Initially priced at $17, Tesla stock closed at $23.89, bucking the day's trend as the NASDAQ overall fell by nearly four per cent. The market itself was plainly pleased to have some good news to offset the gloom, taking out full-page ads in the Wall Street Journal to "welcome Tesla".
Tesla may have been helped in the IPO by its very high profile and the fact that it has secured a $465m federal loan facility for the purpose of developing its next car, the "mass market" $50k four-seater Model S.
The company has had a chequered history, with early development of the Roadster beset by delays and ballooning costs. That situation led to a bitter boardroom battle between Tesla's main financial backer, colourful PayPal hecamillionaire Elon Musk, and co-founder Martin Eberhard.
Following Eberhard's ousting and seizure of control by Musk, Musk claimed that "almost every major system on the car" had to be changed in order to make a $109k Roadster sale profitable. Early customers were supplied with cars whose transmission could not deliver the promised neck-snapping acceleration, though these were later replaced at the company's expense.

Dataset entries
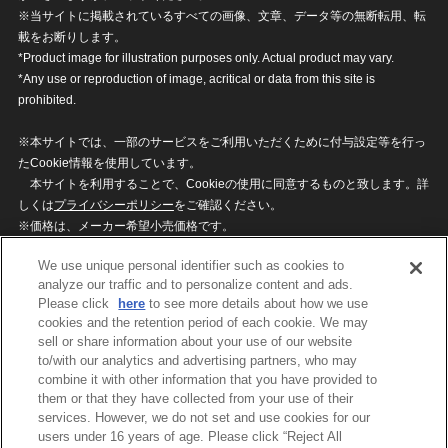
※当サイトに掲載されているすべての画像、文章、データ等の無断転用、転
載をお断りします。
*Product image for illustration purposes only. Actual product may vary.
*Any use or reproduction of image, acritical or data from this site is
prohibited.
※本サイトでは、一部のサービスをご利用いただくために付与設定等を行っ
たCookie情報を使用しています。
本サイトを利用することで、Cookieの使用に同意するものと致します。詳
しくは
プライバシーポリシー
をご確認ください。
※価格は、メーカー希望小売価格です。
※商品名・発売日・価格などこのホームページの情報は変更になる場合がご
We use unique personal identifier such as cookies to
ざいますのでご了承ください。
analyze our traffic and to personalize content and ads.
Please click
here
to see more details about how we use
cookies and the retention period of each cookie. We may
privacypolicy
Do Not Sell or Share My
sell or share information about your use of our website
Personal Information
to/with our analytics and advertising partners, who may
ウェブサイトご利用条件
ソーシャルメディアポリシー
combine it with other information that you have provided to
個人情報保護方針
お問い合わせ
them or that they have collected from your use of their
services. However, we do not set and use cookies for our
users under 16 years of age. Please click “Reject All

WORK TO COMPLETE:
1. According to the passage on Tesla's stock debut, at what price did the stock close?
2. Please lay out the rows as a JSON list of strings, one string per line, from the start of the rows through the line containing "本サイトを利用することで、Cookieの使用に同意するものと致します。詳". Leave out the pictures.

TASK ANSWERS:
1. Tesla stock closed at $23.89.

2.
[
  "※当サイトに掲載されているすべての画像、文章、データ等の無断転用、転",
  "載をお断りします。",
  "*Product image for illustration purposes only. Actual product may vary.",
  "*Any use or reproduction of image, acritical or data from this site is",
  "prohibited.",
  "※本サイトでは、一部のサービスをご利用いただくために付与設定等を行っ",
  "たCookie情報を使用しています。",
  "本サイトを利用することで、Cookieの使用に同意するものと致します。詳"
]